• _STORED ROWS_
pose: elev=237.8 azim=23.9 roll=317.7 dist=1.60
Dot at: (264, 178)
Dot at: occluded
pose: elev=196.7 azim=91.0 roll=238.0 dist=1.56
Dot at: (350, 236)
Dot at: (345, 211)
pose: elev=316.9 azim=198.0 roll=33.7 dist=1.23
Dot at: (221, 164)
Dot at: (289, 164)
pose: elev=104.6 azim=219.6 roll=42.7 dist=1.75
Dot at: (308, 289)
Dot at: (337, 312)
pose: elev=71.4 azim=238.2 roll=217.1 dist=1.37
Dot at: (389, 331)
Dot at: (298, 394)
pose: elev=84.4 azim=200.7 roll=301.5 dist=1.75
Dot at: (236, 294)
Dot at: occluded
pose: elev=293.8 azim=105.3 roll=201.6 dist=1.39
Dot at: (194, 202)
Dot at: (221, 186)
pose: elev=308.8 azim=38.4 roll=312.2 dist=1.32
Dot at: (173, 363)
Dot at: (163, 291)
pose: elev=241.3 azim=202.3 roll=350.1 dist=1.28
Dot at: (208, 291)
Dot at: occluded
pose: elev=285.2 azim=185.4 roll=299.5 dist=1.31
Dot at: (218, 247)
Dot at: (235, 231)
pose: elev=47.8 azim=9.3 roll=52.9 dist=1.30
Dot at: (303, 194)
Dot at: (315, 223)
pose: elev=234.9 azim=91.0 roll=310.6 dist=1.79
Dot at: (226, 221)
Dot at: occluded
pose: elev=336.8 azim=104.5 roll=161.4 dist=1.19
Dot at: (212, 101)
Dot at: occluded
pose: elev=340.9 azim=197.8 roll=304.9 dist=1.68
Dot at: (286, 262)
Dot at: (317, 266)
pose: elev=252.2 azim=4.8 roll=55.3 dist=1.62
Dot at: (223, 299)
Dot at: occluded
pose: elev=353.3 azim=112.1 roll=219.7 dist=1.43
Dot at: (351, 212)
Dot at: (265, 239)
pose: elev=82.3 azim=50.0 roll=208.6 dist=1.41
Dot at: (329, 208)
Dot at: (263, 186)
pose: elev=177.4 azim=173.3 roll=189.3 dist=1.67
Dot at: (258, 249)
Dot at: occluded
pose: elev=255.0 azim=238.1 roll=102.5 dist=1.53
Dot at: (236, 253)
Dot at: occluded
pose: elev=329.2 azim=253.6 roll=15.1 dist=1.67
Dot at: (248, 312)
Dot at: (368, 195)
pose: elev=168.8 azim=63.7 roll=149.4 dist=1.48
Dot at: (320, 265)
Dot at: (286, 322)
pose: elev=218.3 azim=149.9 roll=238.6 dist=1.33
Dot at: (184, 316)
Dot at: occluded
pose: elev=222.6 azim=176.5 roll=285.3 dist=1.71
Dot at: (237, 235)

• _WRITTEN PROBLEM_
Lay out every line of the entries above as a Markdown table with the columns Row and Line, numbering the rows in order and omitting blank lines.

• _RESPONSE BELOW_
| Row | Line |
|---|---|
| 1 | pose: elev=237.8 azim=23.9 roll=317.7 dist=1.60 |
| 2 | Dot at: (264, 178) |
| 3 | Dot at: occluded |
| 4 | pose: elev=196.7 azim=91.0 roll=238.0 dist=1.56 |
| 5 | Dot at: (350, 236) |
| 6 | Dot at: (345, 211) |
| 7 | pose: elev=316.9 azim=198.0 roll=33.7 dist=1.23 |
| 8 | Dot at: (221, 164) |
| 9 | Dot at: (289, 164) |
| 10 | pose: elev=104.6 azim=219.6 roll=42.7 dist=1.75 |
| 11 | Dot at: (308, 289) |
| 12 | Dot at: (337, 312) |
| 13 | pose: elev=71.4 azim=238.2 roll=217.1 dist=1.37 |
| 14 | Dot at: (389, 331) |
| 15 | Dot at: (298, 394) |
| 16 | pose: elev=84.4 azim=200.7 roll=301.5 dist=1.75 |
| 17 | Dot at: (236, 294) |
| 18 | Dot at: occluded |
| 19 | pose: elev=293.8 azim=105.3 roll=201.6 dist=1.39 |
| 20 | Dot at: (194, 202) |
| 21 | Dot at: (221, 186) |
| 22 | pose: elev=308.8 azim=38.4 roll=312.2 dist=1.32 |
| 23 | Dot at: (173, 363) |
| 24 | Dot at: (163, 291) |
| 25 | pose: elev=241.3 azim=202.3 roll=350.1 dist=1.28 |
| 26 | Dot at: (208, 291) |
| 27 | Dot at: occluded |
| 28 | pose: elev=285.2 azim=185.4 roll=299.5 dist=1.31 |
| 29 | Dot at: (218, 247) |
| 30 | Dot at: (235, 231) |
| 31 | pose: elev=47.8 azim=9.3 roll=52.9 dist=1.30 |
| 32 | Dot at: (303, 194) |
| 33 | Dot at: (315, 223) |
| 34 | pose: elev=234.9 azim=91.0 roll=310.6 dist=1.79 |
| 35 | Dot at: (226, 221) |
| 36 | Dot at: occluded |
| 37 | pose: elev=336.8 azim=104.5 roll=161.4 dist=1.19 |
| 38 | Dot at: (212, 101) |
| 39 | Dot at: occluded |
| 40 | pose: elev=340.9 azim=197.8 roll=304.9 dist=1.68 |
| 41 | Dot at: (286, 262) |
| 42 | Dot at: (317, 266) |
| 43 | pose: elev=252.2 azim=4.8 roll=55.3 dist=1.62 |
| 44 | Dot at: (223, 299) |
| 45 | Dot at: occluded |
| 46 | pose: elev=353.3 azim=112.1 roll=219.7 dist=1.43 |
| 47 | Dot at: (351, 212) |
| 48 | Dot at: (265, 239) |
| 49 | pose: elev=82.3 azim=50.0 roll=208.6 dist=1.41 |
| 50 | Dot at: (329, 208) |
| 51 | Dot at: (263, 186) |
| 52 | pose: elev=177.4 azim=173.3 roll=189.3 dist=1.67 |
| 53 | Dot at: (258, 249) |
| 54 | Dot at: occluded |
| 55 | pose: elev=255.0 azim=238.1 roll=102.5 dist=1.53 |
| 56 | Dot at: (236, 253) |
| 57 | Dot at: occluded |
| 58 | pose: elev=329.2 azim=253.6 roll=15.1 dist=1.67 |
| 59 | Dot at: (248, 312) |
| 60 | Dot at: (368, 195) |
| 61 | pose: elev=168.8 azim=63.7 roll=149.4 dist=1.48 |
| 62 | Dot at: (320, 265) |
| 63 | Dot at: (286, 322) |
| 64 | pose: elev=218.3 azim=149.9 roll=238.6 dist=1.33 |
| 65 | Dot at: (184, 316) |
| 66 | Dot at: occluded |
| 67 | pose: elev=222.6 azim=176.5 roll=285.3 dist=1.71 |
| 68 | Dot at: (237, 235) |